# ants attack!!! waAa!!



## tweetycockatiel (Nov 18, 2010)

ants are inside the box,

upon checking the nest box today my breeding pair already had 2 eggs.
then I notice ants are inside the box and on food dishes. I started cleaning the cage, and put a tin can with water under my cage feet so that theres no way the ants can pass through. but regarding the nestbox what should I do?

should I clean it also? but how because my breeding pair spen their time inside i'm really worried right now and dont know what to do hope some of you could help me.


----------



## tweetycockatiel (Nov 18, 2010)

does anyone want to help me? waaAh!! I'm really concern with my tiels so please!


----------



## Jenny10 (Feb 27, 2010)

i am little confussed, have you actually got food dishes inside the nest box? if so remove them from the nest box, the ants will go for the food, Fly spray works well for killing ants, you could spray that around the legs of the cage, on the floor in a circle that should create a barrier to help stop them, other than that, what you are already doing with the water is a good idea.


----------



## tweetycockatiel (Nov 18, 2010)

No, I'm sorry if your confused

Im not fluent in speaking english

there are no food dish inside the box there are in the floor, what i mean a lot of ants on the food dish and few ants inside the box. that's what I mean Im verry sorry

do you think changing the nesting materials and cleaning the nestbox is a good option? or putting barrier so that the ants won't go inside the cage again will do better?.

thankyou anyway


----------



## srtiels (May 1, 2009)

What type of ants?
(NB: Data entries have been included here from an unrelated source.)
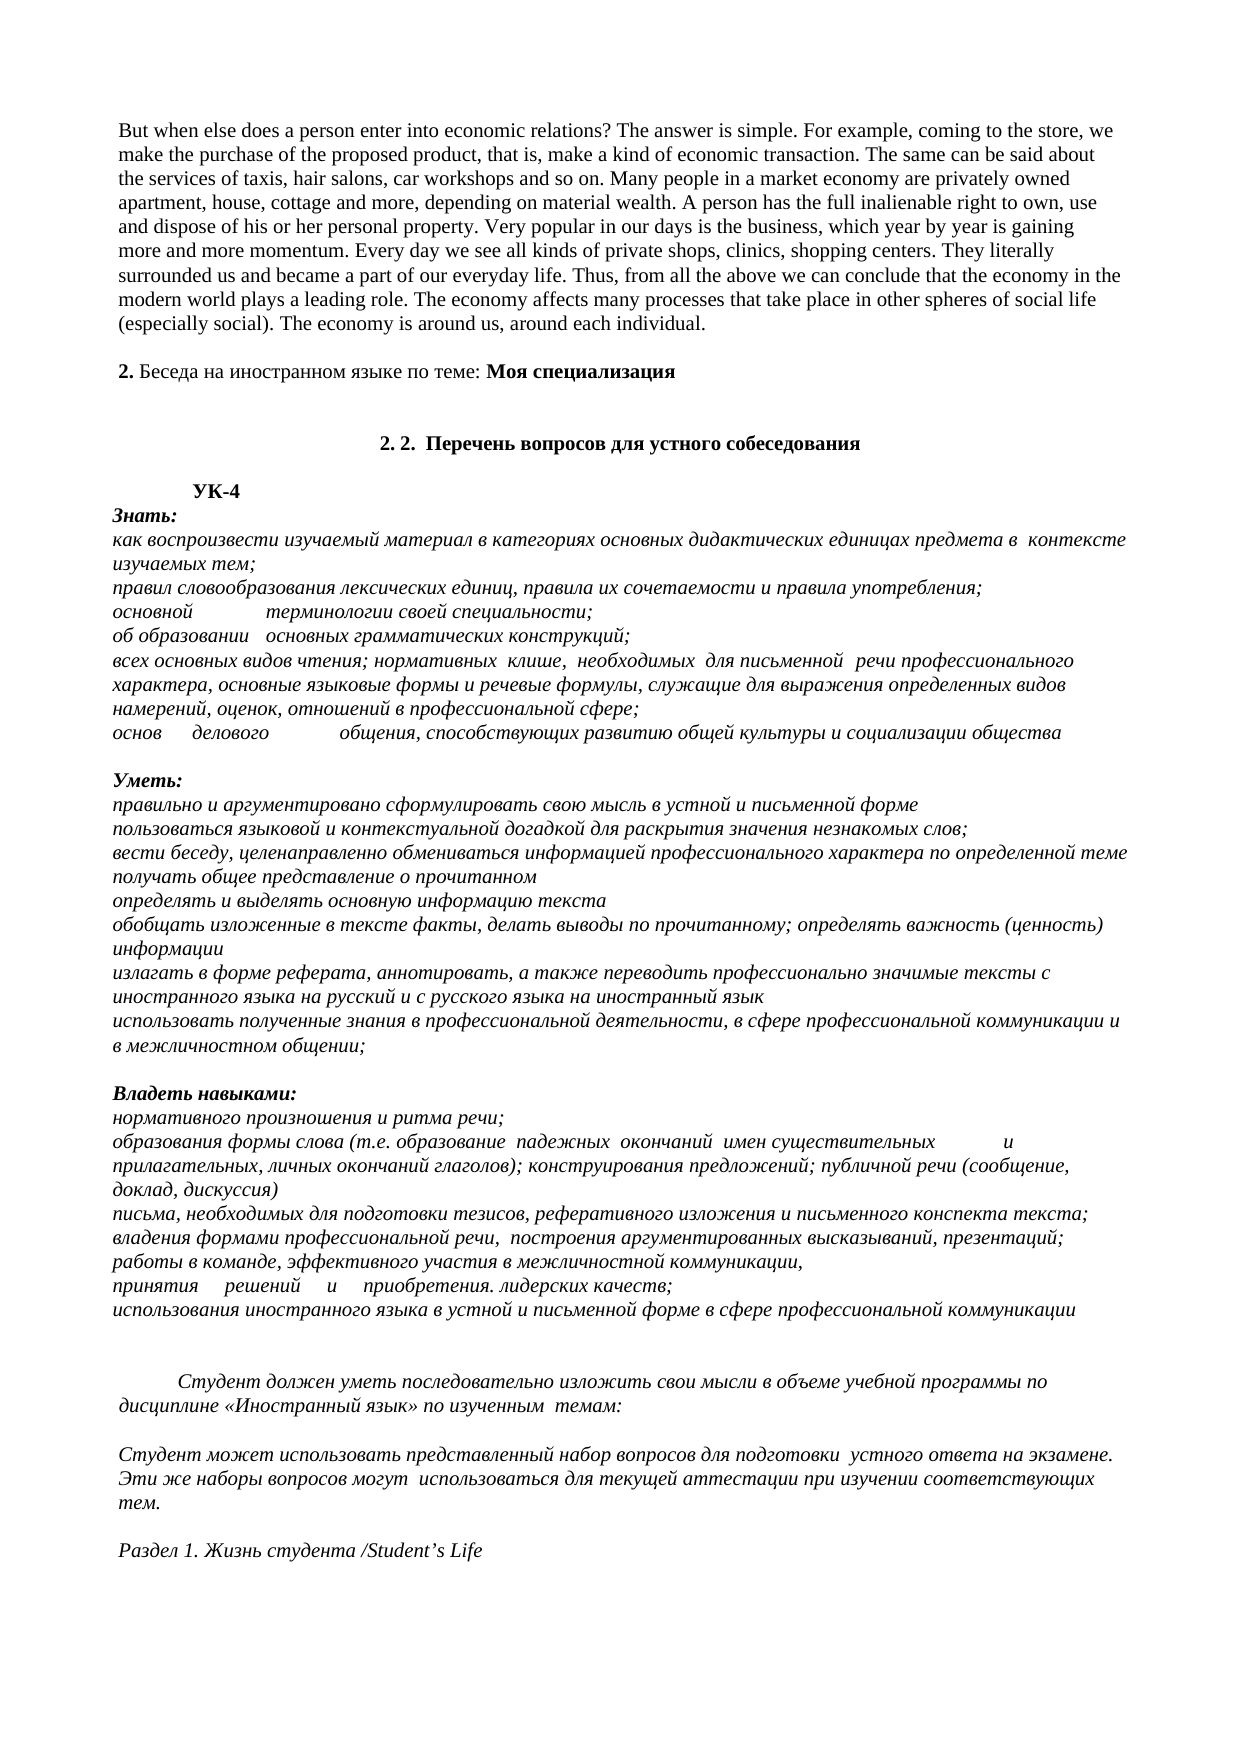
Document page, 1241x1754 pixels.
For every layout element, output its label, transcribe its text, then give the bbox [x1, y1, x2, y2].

text как воспроизвести изучаемый материал в категориях основных дидактических единицах предмета в контексте изучаемых тем; [112, 527, 1134, 575]
text об образовании основных грамматических конструкций; [112, 623, 1134, 647]
text Студент может использовать представленный набор вопросов для подготовки устного ответа на экзамене. [118, 1442, 1122, 1466]
text But when else does a person enter into economic relations? The answer is simple. For example, coming to the store, we make the purchase of the proposed product, that is, make a kind of economic transaction. The same can be said about the services of taxis, hair salons, car workshops and so on. Many people in a market economy are privately owned apartment, house, cottage and more, depending on material wealth. A person has the full inalienable right to own, use and dispose of his or her personal property. Very popular in our days is the business, which year by year is gaining more and more momentum. Every day we see all kinds of private shops, clinics, shopping centers. They literally surrounded us and became a part of our everyday life. Thus, from all the above we can conclude that the economy in the modern world plays a leading role. The economy affects many processes that take place in other spheres of social life (especially social). The economy is around us, around each individual. 2. Беседа на иностранном языке по теме: Моя специализация [118, 118, 1122, 383]
text Раздел 1. Жизнь студента /Student’s Life [118, 1538, 1122, 1562]
text работы в команде, эффективного участия в межличностной коммуникации, [112, 1249, 1134, 1273]
text всех основных видов чтения; нормативных клише, необходимых для письменной речи профессионального характера, основные языковые формы и речевые формулы, служащие для выражения определенных видов намерений, оценок, отношений в профессиональной сфере; [112, 647, 1134, 720]
text Знать: [112, 503, 1134, 527]
text Студент должен уметь последовательно изложить свои мысли в объеме учебной программы по дисциплине «Иностранный язык» по изученным темам: [118, 1369, 1122, 1417]
text Уметь: [112, 768, 1134, 792]
text использовать полученные знания в профессиональной деятельности, в сфере профессиональной коммуникации и в межличностном общении; [112, 1008, 1134, 1057]
text 2. 2. Перечень вопросов для устного собеседования [118, 431, 1122, 455]
text письма, необходимых для подготовки тезисов, реферативного изложения и письменного конспекта текста; [112, 1201, 1134, 1225]
text правильно и аргументировано сформулировать свою мысль в устной и письменной форме [112, 792, 1134, 816]
text нормативного произношения и ритма речи; [112, 1105, 1134, 1129]
text пользоваться языковой и контекстуальной догадкой для раскрытия значения незнакомых слов; [112, 816, 1134, 840]
text Владеть навыками: [112, 1081, 1134, 1105]
text основной терминологии своей специальности; [112, 599, 1134, 623]
text использования иностранного языка в устной и письменной форме в сфере профессиональной коммуникации [112, 1297, 1134, 1321]
text вести беседу, целенаправленно обмениваться информацией профессионального характера по определенной теме [112, 840, 1134, 864]
text получать общее представление о прочитанном [112, 864, 1134, 888]
text принятия решений и приобретения. лидерских качеств; [112, 1273, 1134, 1297]
text обобщать изложенные в тексте факты, делать выводы по прочитанному; определять важность (ценность) информации [112, 912, 1134, 960]
text излагать в форме реферата, аннотировать, а также переводить профессионально значимые тексты с иностранного языка на русский и с русского языка на иностранный язык [112, 960, 1134, 1008]
text УК-4 [118, 479, 1122, 503]
text правил словообразования лексических единиц, правила их сочетаемости и правила употребления; [112, 575, 1134, 599]
text Эти же наборы вопросов могут использоваться для текущей аттестации при изучении соответствующих тем. [118, 1466, 1122, 1514]
text определять и выделять основную информацию текста [112, 888, 1134, 912]
text основ делового общения, способствующих развитию общей культуры и социализации общества [112, 720, 1134, 744]
text владения формами профессиональной речи, построения аргументированных высказываний, презентаций; [112, 1225, 1134, 1249]
text образования формы слова (т.е. образование падежных окончаний имен существительных и прилагательных, личных окончаний глаголов); конструирования предложений; публичной речи (сообщение, доклад, дискуссия) [112, 1129, 1134, 1201]
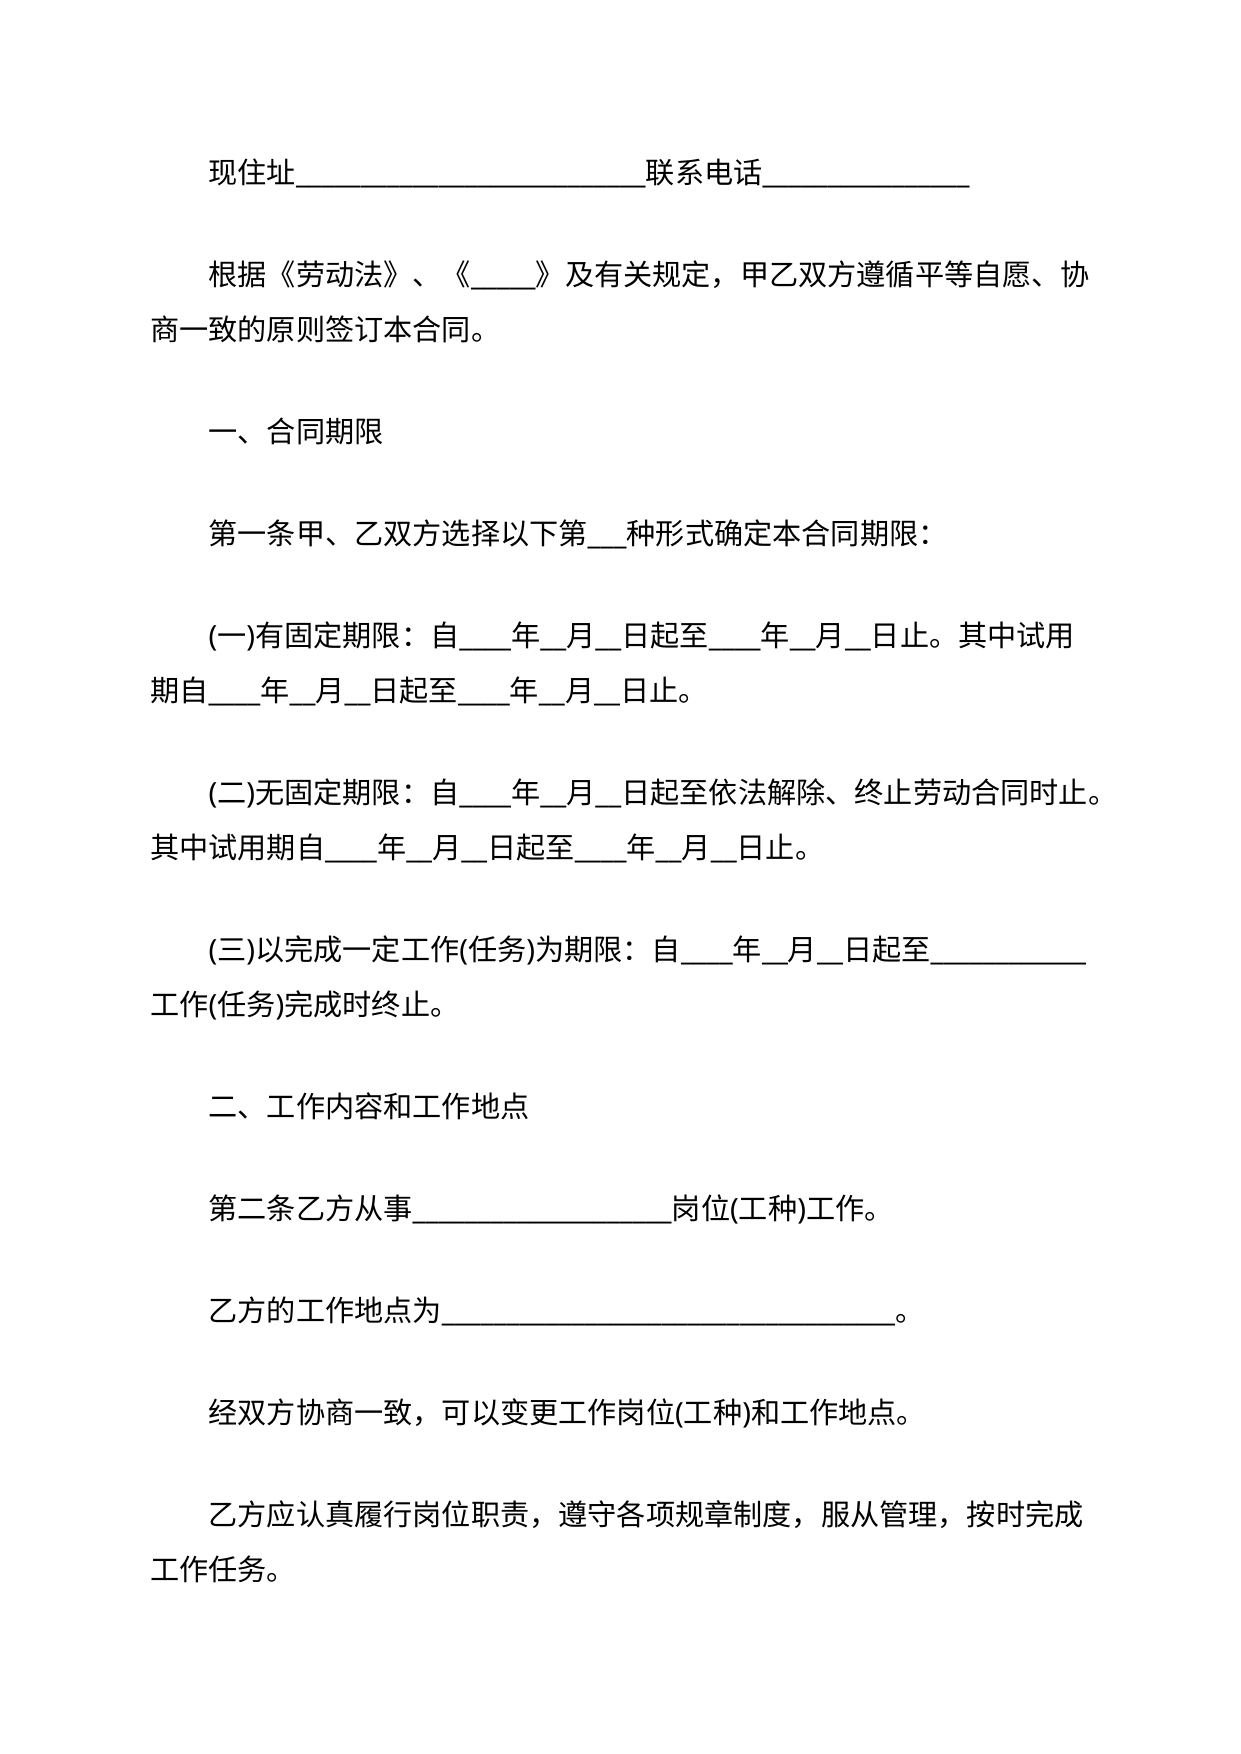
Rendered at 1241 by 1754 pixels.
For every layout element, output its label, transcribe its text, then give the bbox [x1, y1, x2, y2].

text 根据《劳动法》、《_____》及有关规定，甲乙双方遵循平等自愿、协商一致的原则签订本合同。 [150, 252, 1090, 349]
text 一、合同期限 [150, 409, 1090, 451]
text 经双方协商一致，可以变更工作岗位(工种)和工作地点。 [150, 1389, 1090, 1432]
text (三)以完成一定工作(任务)为期限：自____年__月__日起至____________工作(任务)完成时终止。 [150, 926, 1090, 1024]
text (二)无固定期限：自____年__月__日起至依法解除、终止劳动合同时止。其中试用期自____年__月__日起至____年__月__日止。 [150, 769, 1090, 867]
text 现住址___________________________联系电话________________ [150, 150, 1090, 192]
text (一)有固定期限：自____年__月__日起至____年__月__日止。其中试用期自____年__月__日起至____年__月__日止。 [150, 612, 1090, 710]
text 第二条乙方从事____________________岗位(工种)工作。 [150, 1185, 1090, 1228]
text 第一条甲、乙双方选择以下第___种形式确定本合同期限： [150, 511, 1090, 553]
text 乙方应认真履行岗位职责，遵守各项规章制度，服从管理，按时完成工作任务。 [150, 1491, 1090, 1588]
text 二、工作内容和工作地点 [150, 1083, 1090, 1126]
text 乙方的工作地点为___________________________________。 [150, 1287, 1090, 1329]
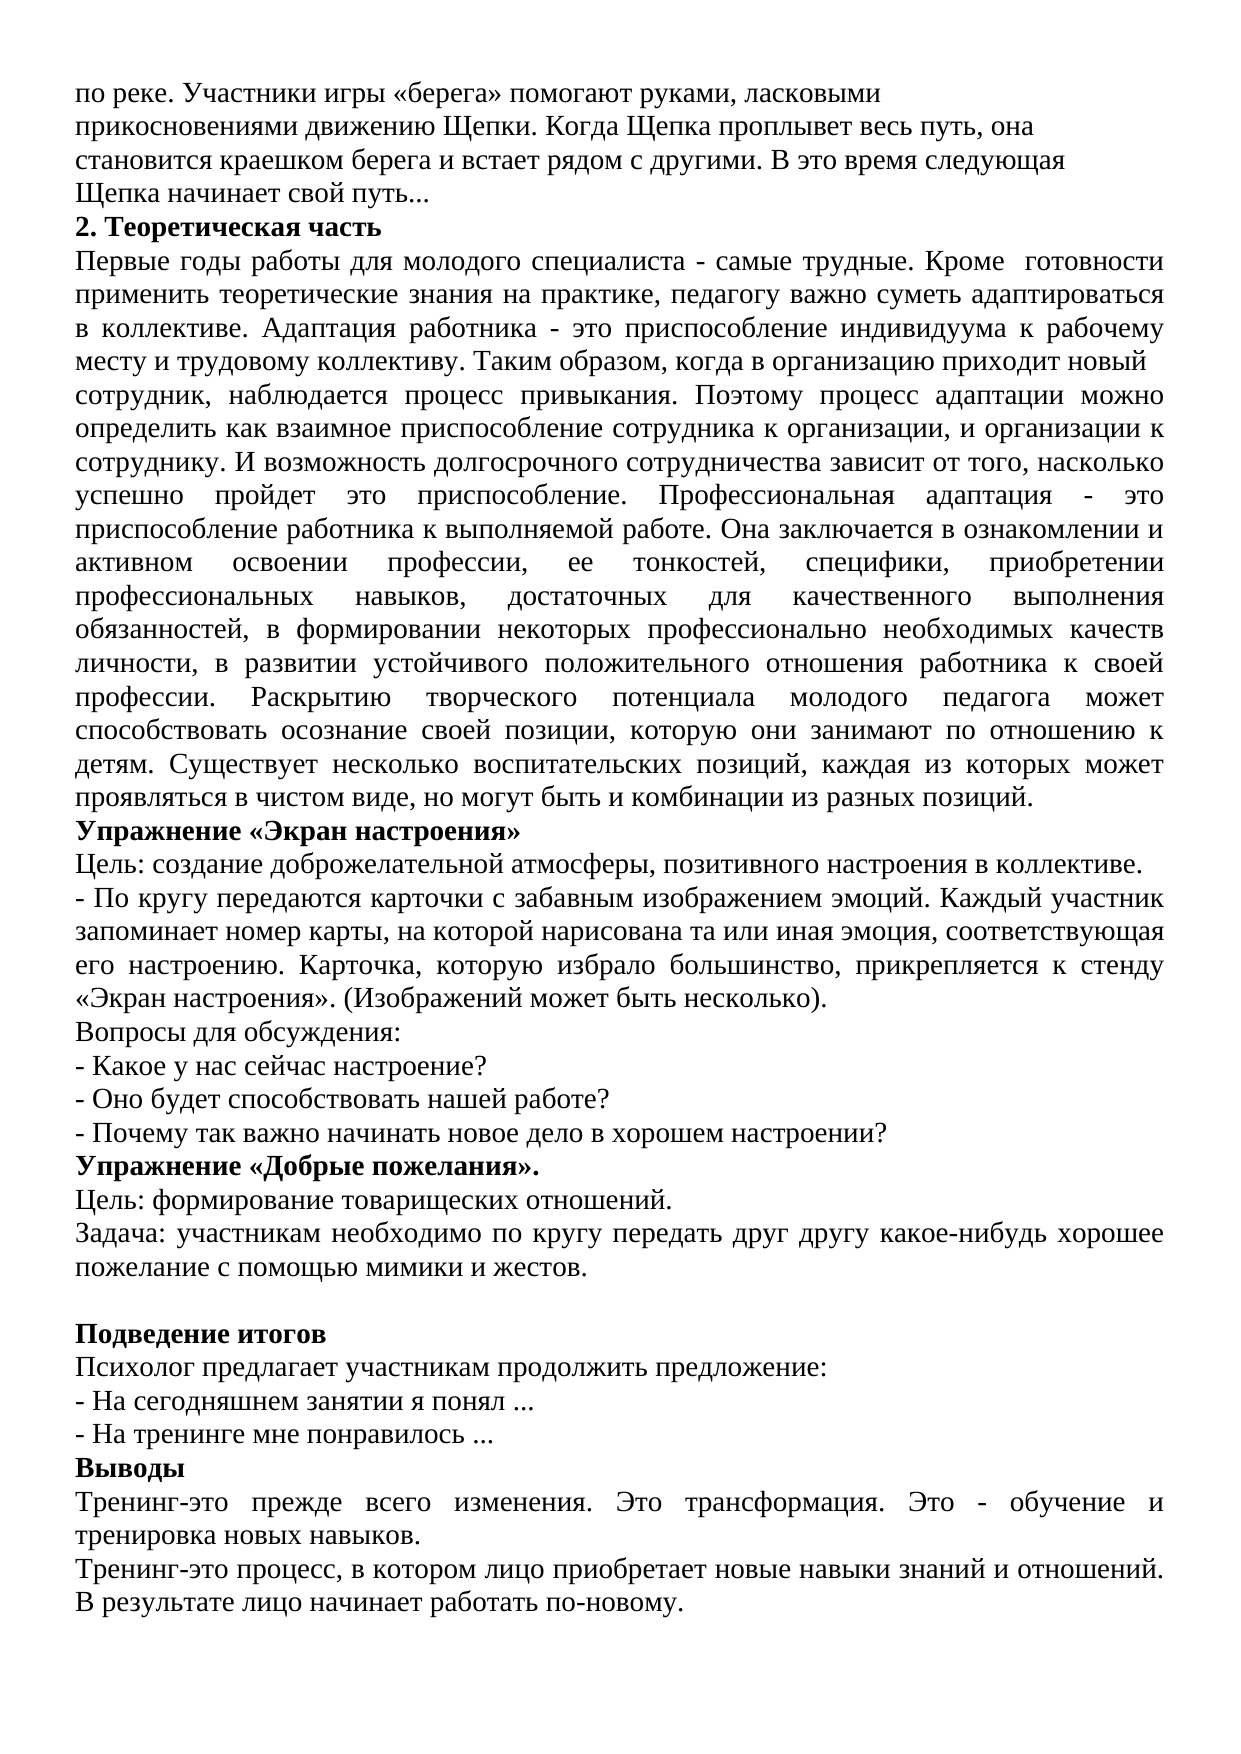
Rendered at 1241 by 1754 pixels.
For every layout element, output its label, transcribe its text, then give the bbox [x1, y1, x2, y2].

text - На сегодняшнем занятии я понял ... [75, 1383, 1165, 1417]
text Упражнение «Добрые пожелания». [75, 1148, 1165, 1182]
text Щепка начинает свой путь... [75, 176, 1165, 209]
text по реке. Участники игры «берега» помогают руками, ласковыми [75, 75, 1165, 108]
text - Какое у нас сейчас настроение? [75, 1048, 1165, 1081]
text Цель: создание доброжелательной атмосферы, позитивного настроения в коллективе. [75, 846, 1165, 880]
text - По кругу передаются карточки с забавным изображением эмоций. Каждый участник запоминает номер карты, на которой нарисована та или иная эмоция, соответствующая его настроению. Карточка, которую избрало большинство, прикрепляется к стенду «Экран настроения». (Изображений может быть несколько). [75, 880, 1165, 1014]
text Подведение итогов [75, 1316, 1165, 1349]
text 2. Теоретическая часть [75, 209, 1165, 243]
text Тренинг-это процесс, в котором лицо приобретает новые навыки знаний и отношений. В результате лицо начинает работать по-новому. [75, 1551, 1165, 1618]
text Выводы [75, 1450, 1165, 1484]
text Первые годы работы для молодого специалиста - самые трудные. Кроме готовности применить теоретические знания на практике, педагогу важно суметь адаптироваться в коллективе. Адаптация работника - это приспособление индивидуума к рабочему месту и трудовому коллективу. Таким образом, когда в организацию приходит новый [75, 243, 1165, 377]
text Вопросы для обсуждения: [75, 1014, 1165, 1048]
text сотрудник, наблюдается процесс привыкания. Поэтому процесс адаптации можно определить как взаимное приспособление сотрудника к организации, и организации к сотруднику. И возможность долгосрочного сотрудничества зависит от того, насколько успешно пройдет это приспособление. Профессиональная адаптация - это приспособление работника к выполняемой работе. Она заключается в ознакомлении и активном освоении профессии, ее тонкостей, специфики, приобретении профессиональных навыков, достаточных для качественного выполнения обязанностей, в формировании некоторых профессионально необходимых качеств личности, в развитии устойчивого положительного отношения работника к своей профессии. Раскрытию творческого потенциала молодого педагога может способствовать осознание своей позиции, которую они занимают по отношению к детям. Существует несколько воспитательских позиций, каждая из которых может проявляться в чистом виде, но могут быть и комбинации из разных позиций. [75, 377, 1165, 813]
text Задача: участникам необходимо по кругу передать друг другу какое-нибудь хорошее пожелание с помощью мимики и жестов. [75, 1215, 1165, 1282]
text - Оно будет способствовать нашей работе? [75, 1081, 1165, 1115]
text прикосновениями движению Щепки. Когда Щепка проплывет весь путь, она [75, 108, 1165, 142]
text Тренинг-это прежде всего изменения. Это трансформация. Это - обучение и тренировка новых навыков. [75, 1484, 1165, 1551]
text Упражнение «Экран настроения» [75, 813, 1165, 846]
text - На тренинге мне понравилось ... [75, 1417, 1165, 1450]
text становится краешком берега и встает рядом с другими. В это время следующая [75, 142, 1165, 176]
text Цель: формирование товарищеских отношений. [75, 1182, 1165, 1215]
text Психолог предлагает участникам продолжить предложение: [75, 1349, 1165, 1383]
text - Почему так важно начинать новое дело в хорошем настроении? [75, 1115, 1165, 1148]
If they are not the bigger biting ants...but the small sugar ants they will not bother the birds or babies in the box. I get an ant problem this time of year, and they are drawn to food. Putting water under the legs of the cage helps. Taking some Seven 5% dust and blotting a light dusting on the inside of the nestbox walls helps. And also the outside of the box.


----------



## lperry82 (Aug 2, 2010)

I think everybody i know got ants in the summer i also had them, it was a nightmare as in rabbit and birds cages.
http://www.antbuster.com/ants-articles/natural-ants-control-tips.asp


----------



## tweetycockatiel (Nov 18, 2010)

Phew, I have done everything to stop those sugar ants,

I tied up a piece of cloth that is deep in to oil so there's no way they can go again. thank you all for you help.


----------



## mpayjr (Aug 16, 2010)

That's great that you fixed the problem. I'm glad you didn't but I don't think spraying any bug killers would be any help for your tiels. Pretty much all sprays are harmful to tiels and can kill them in an instance. I would highly recommend to avoid them.


----------